I don’t write anymore. I don’t take pictures anymore. I certainly don’t (in my defense, can’t) run anymore. I’d be flattering myself to claim that I have any useful faith anymore. I lay and stared at the bar, wondering what, exactly, I was if not everything that I once thought I was.

All I do is work and recover from work. I come home, sit in front of the computer for 20 minutes, bother Jen for 20 minutes, shift some dirt around in the garden, eat dinner, ride the exercise bike, get tired, go to bed, go to work. Work. Filthy, mandatory, pervasive, work. At all hours, work. In my head whenever I leave it, in my dreams when I sleep, no running to vent it, just work.

I could hardly recognize the oblate, warped image staring back at me in the bar. Close your eyes, breathe out, silence, breathe in pause and out – UP.

Pachysandra

At the end of a whirlwind trip to Connecticut, I traveled to NY to visit my parents and grandmother. She is 80ish now, and just had pneumonia a month ago. We were sitting on her porch talking about how hard it is to keep up her enormous garden. She recently pulled up a swath of pachysandra.

Mom: Wow, that’s tough to pull up.
Nani (grandma), in thick Brooklyn-ish: No, you don’t pull it up – it’s too hard to pull up. You know what you need though? What you need , what you need is an axe.

That’s right, my grandmother uses an axe to chop out pachysandra. Apparently she thinks she has too many axes as well. I mean, how many axes does an 80 year old woman need?

7 Down, 10 or so to Go

Little Stevie Furst just his 13:29.05 for 5K, collecting some good scalps in the process. He was sitting in last with 5 laps to go too – not exactly sure how he pulled that out, but a 7 second PR…Good way to start a season.

Born in the USA

I know we don’t like CNN. I know Anderson Cooper – bad guy, liberal conspirator. Still, I don’t see too many holes in this investigation of Obama’s birth. I’m not the sort of person that enjoys playing the race card – it’s not really mean to play, generally speaking. Still, when it comes to Obama, when it comes to the litany of laws being written to prevent future Manchurian candidates, it really wreaks of racism. The birther controversy is one of the most obnoxious in recent memory. Ignorance is bliss. I always found it amusing how John McCain actually was born outside of the country, but no one dug into that…
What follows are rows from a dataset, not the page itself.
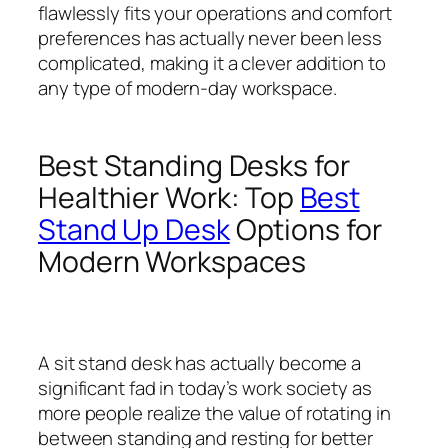
flawlessly fits your operations and comfort
preferences has actually never been less
complicated, making it a clever addition to
any type of modern-day workspace.
Best Standing Desks for
Healthier Work: Top
Best
Stand Up Desk
Options for
Modern Workspaces
A sit stand desk has actually become a
significant fad in today’s work society as
more people realize the value of rotating in
between standing and resting for better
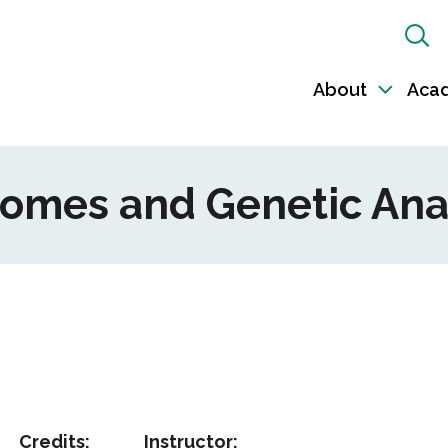
Sh
Sea
About
Aca
Toggl
sub-
naviga
nomes and Genetic Ana
Credits:
Instructor:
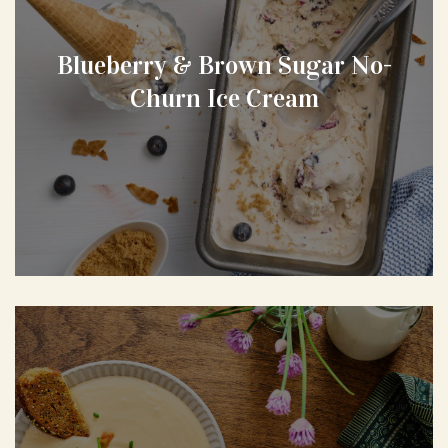
Blueberry & Brown Sugar No-
Churn Ice Cream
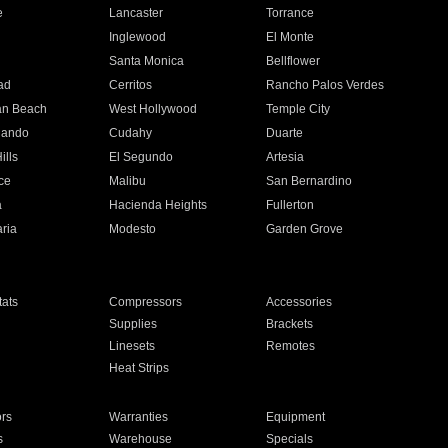
e
Lancaster
Torrance
Inglewood
El Monte
n
Santa Monica
Bellflower
ad
Cerritos
Rancho Palos Verdes
an Beach
West Hollywood
Temple City
nando
Cudahy
Duarte
ills
El Segundo
Artesia
ce
Malibu
San Bernardino
a
Hacienda Heights
Fullerton
ria
Modesto
Garden Grove
ats
Compressors
Accessories
Supplies
Brackets
Linesets
Remotes
Heat Strips
ors
Warranties
Equipment
s
Warehouse
Specials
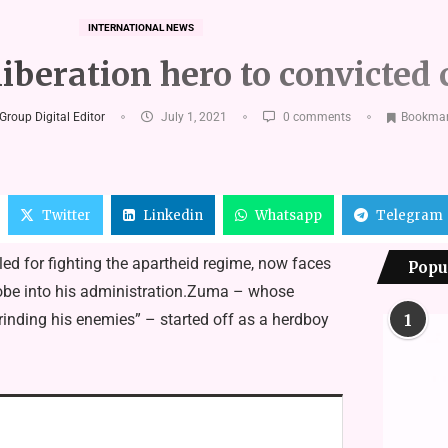
INTERNATIONAL NEWS
iberation hero to convicted 
Group Digital Editor
July 1, 2021
0 comments
Bookma
Twitter
Linkedin
Whatsapp
Telegram
ed for fighting the apartheid regime, now faces
Popu
obe into his administration.Zuma – whose
nding his enemies” – started off as a herdboy
1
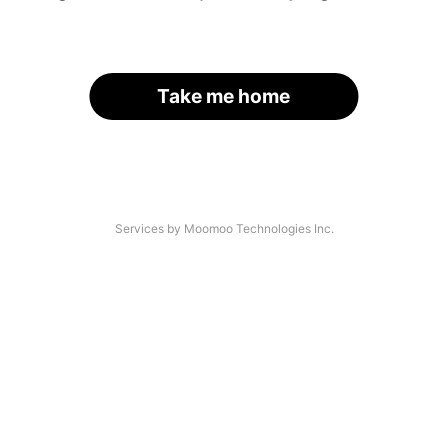
Take me home
Services by Moomoo Technologies Inc.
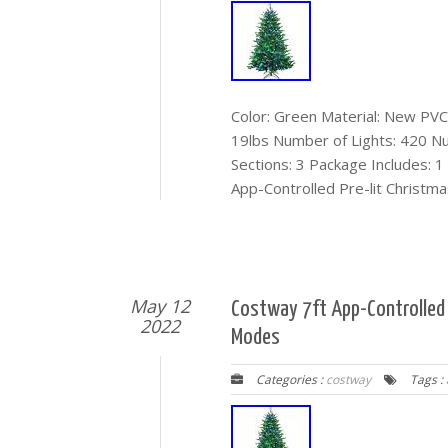
Color: Green Material: New PVC 
19lbs Number of Lights: 420 N
Sections: 3 Package Includes: 1
App-Controlled Pre-lit Christma
May 12
Costway 7ft App-Controlled P
2022
Modes
Categories :
costway
Tags :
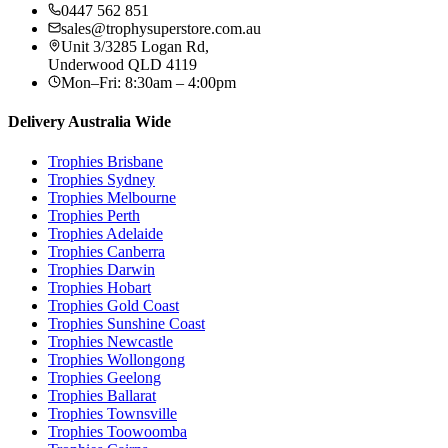
0447 562 851
sales@trophysuperstore.com.au
Unit 3/3285 Logan Rd
,
Underwood
QLD
4119
Mon–Fri: 8:30am – 4:00pm
Delivery Australia Wide
Trophies
Brisbane
Trophies
Sydney
Trophies
Melbourne
Trophies
Perth
Trophies
Adelaide
Trophies
Canberra
Trophies
Darwin
Trophies
Hobart
Trophies
Gold Coast
Trophies
Sunshine Coast
Trophies
Newcastle
Trophies
Wollongong
Trophies
Geelong
Trophies
Ballarat
Trophies
Townsville
Trophies
Toowoomba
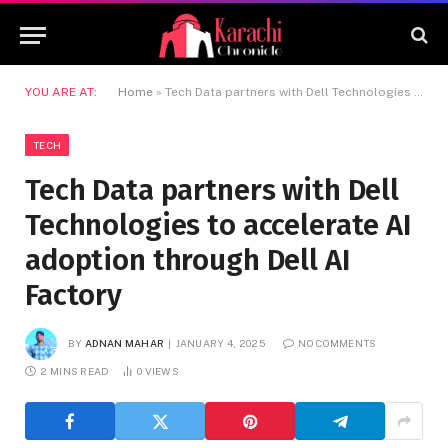
YOU ARE AT:
Home
»
Tech Data partners with Dell Technologies to accelerate AI adoption through Dell AI Factory
TECH
Tech Data partners with Dell
Technologies to accelerate AI
adoption through Dell AI
Factory
BY
ADNAN MAHAR
JANUARY 4, 2025
NO COMMENTS
2 MINS READ
0
VIEWS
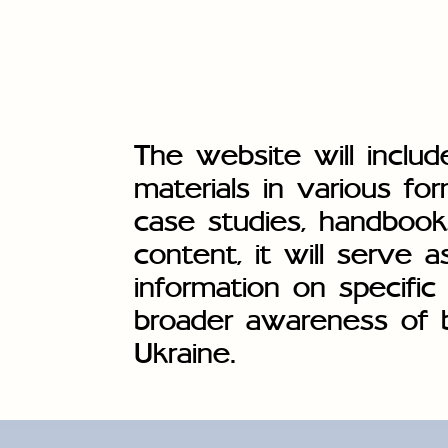
The website will includ
materials in various for
case studies, handbook
content, it will serve a
information on specific 
broader awareness of ba
Ukraine.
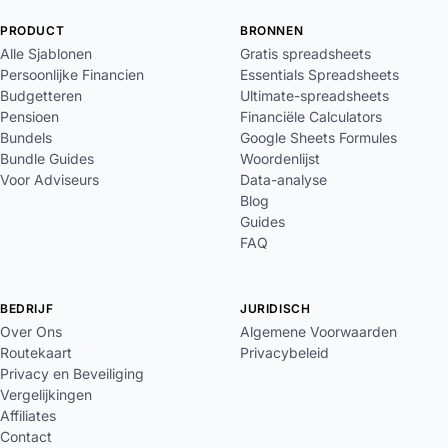
PRODUCT
BRONNEN
Alle Sjablonen
Gratis spreadsheets
Persoonlijke Financien
Essentials Spreadsheets
Budgetteren
Ultimate-spreadsheets
Pensioen
Financiële Calculators
Bundels
Google Sheets Formules
Bundle Guides
Woordenlijst
Voor Adviseurs
Data-analyse
Blog
Guides
FAQ
BEDRIJF
JURIDISCH
Over Ons
Algemene Voorwaarden
Routekaart
Privacybeleid
Privacy en Beveiliging
Vergelijkingen
Affiliates
Contact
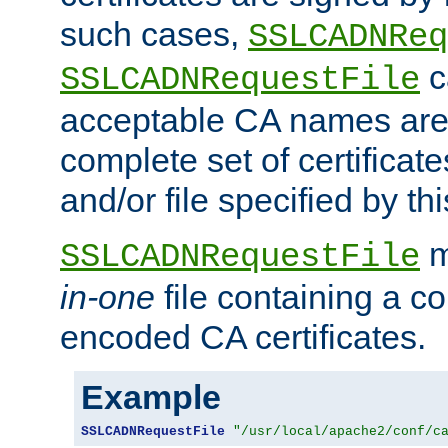
such cases,
SSLCADNReq
c
SSLCADNRequestFile
acceptable CA names are 
complete set of certificate
and/or file specified by thi
m
SSLCADNRequestFile
in-one
file containing a c
encoded CA certificates.
Example
SSLCADNRequestFile
"/usr/local/apache2/conf/c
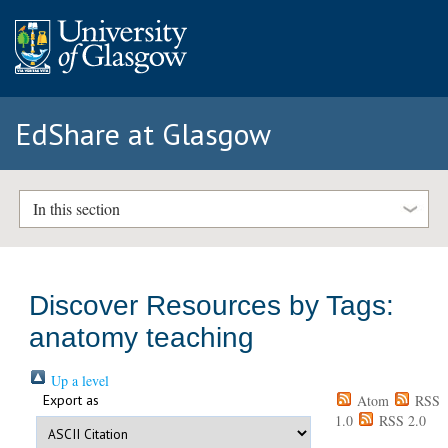
EdShare at Glasgow
In this section
Discover Resources by Tags:
anatomy teaching
Up a level
Export as
Atom
RSS
1.0
RSS 2.0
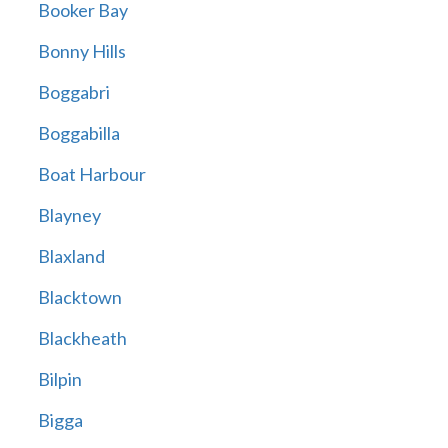
Booker Bay
Bonny Hills
Boggabri
Boggabilla
Boat Harbour
Blayney
Blaxland
Blacktown
Blackheath
Bilpin
Bigga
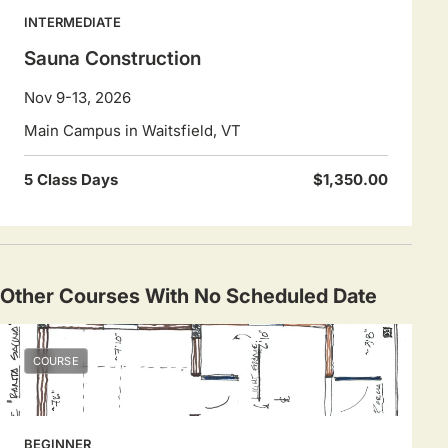
INTERMEDIATE
Sauna Construction
Nov 9-13, 2026
Main Campus in Waitsfield, VT
5 Class Days
$1,350.00
Other Courses With No Scheduled Date
COURSE
BEGINNER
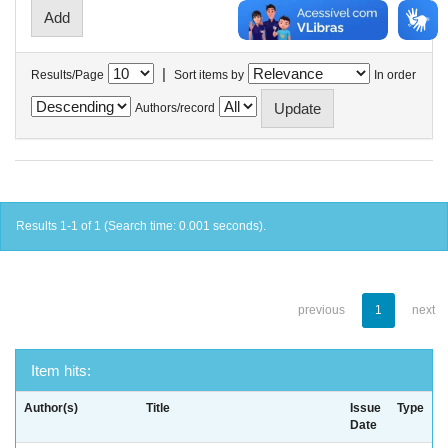
|
Results/Page
Sort items by
In order
Authors/record
Results 1-1 of 1 (Search time: 0.001 seconds).
previous
1
next
Item hits:
Author(s)
Title
Issue
Type
Date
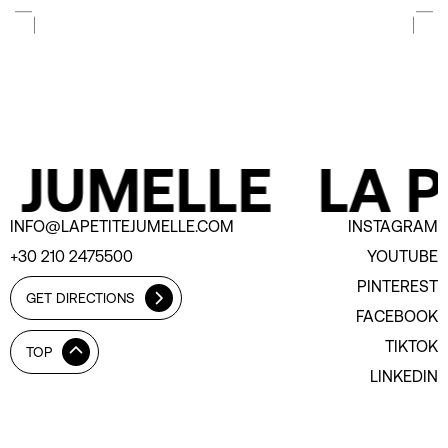
 JUMELLE
LA P
INFO@LAPETITEJUMELLE.COM
INSTAGRAM
+30 210 2475500
YOUTUBE
PINTEREST
GET DIRECTIONS
FACEBOOK
TIKTOK
TOP
LINKEDIN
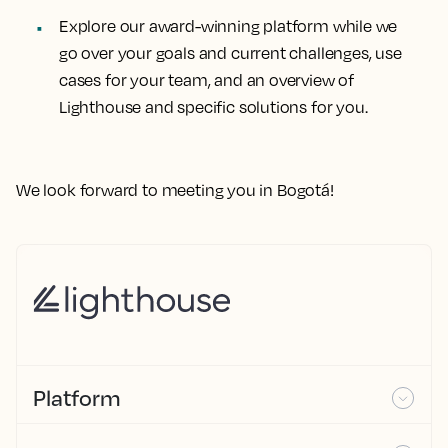
Explore our award-winning platform while we
go over your goals and current challenges, use
cases for your team, and an overview of
Lighthouse and specific solutions for you.
We look forward to meeting you in Bogotá!
Platform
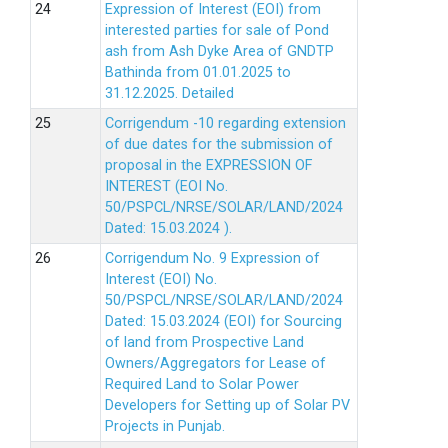
Expression of Interest (EOI) from
interested parties for sale of Pond
ash from Ash Dyke Area of GNDTP
Bathinda from 01.01.2025 to
31.12.2025.
Detailed
Corrigendum -10 regarding extension
of due dates for the submission of
proposal in the EXPRESSION OF
INTEREST (EOI No.
50/PSPCL/NRSE/SOLAR/LAND/2024
Dated: 15.03.2024 ).
Corrigendum No. 9 Expression of
Interest (EOI) No.
50/PSPCL/NRSE/SOLAR/LAND/2024
Dated: 15.03.2024 (EOI) for Sourcing
of land from Prospective Land
Owners/Aggregators for Lease of
Required Land to Solar Power
Developers for Setting up of Solar PV
Projects in Punjab.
Meanwhile, be on the lookout for some severe weather Wednesday-Thursday around Maryland way (and elsewhere). We’re in line for some nasty storms. At least, the potential exists.

Addendum
I woke up this morning (Thursday) halfway through one of the first legitimate uses of the emergency broadcast system that I’ve ever heard. I’m pretty sure it was for York County, PA, but I’d say that we’re in for an interesting day – if not exactly where I live, nearby. Team Hanna was here for dinner last night, and we identified a tornado on radar near Marriotsville – then had it confirmed by the NWS. Hoping to find another example to show Michael, we went to Alabama and saw the monster that tore through Tuscaloosa and Birmingham on radar. Nothing like having and EF4 tornado handy when trying to show an example of a hook echo and the tornadic doppler signature.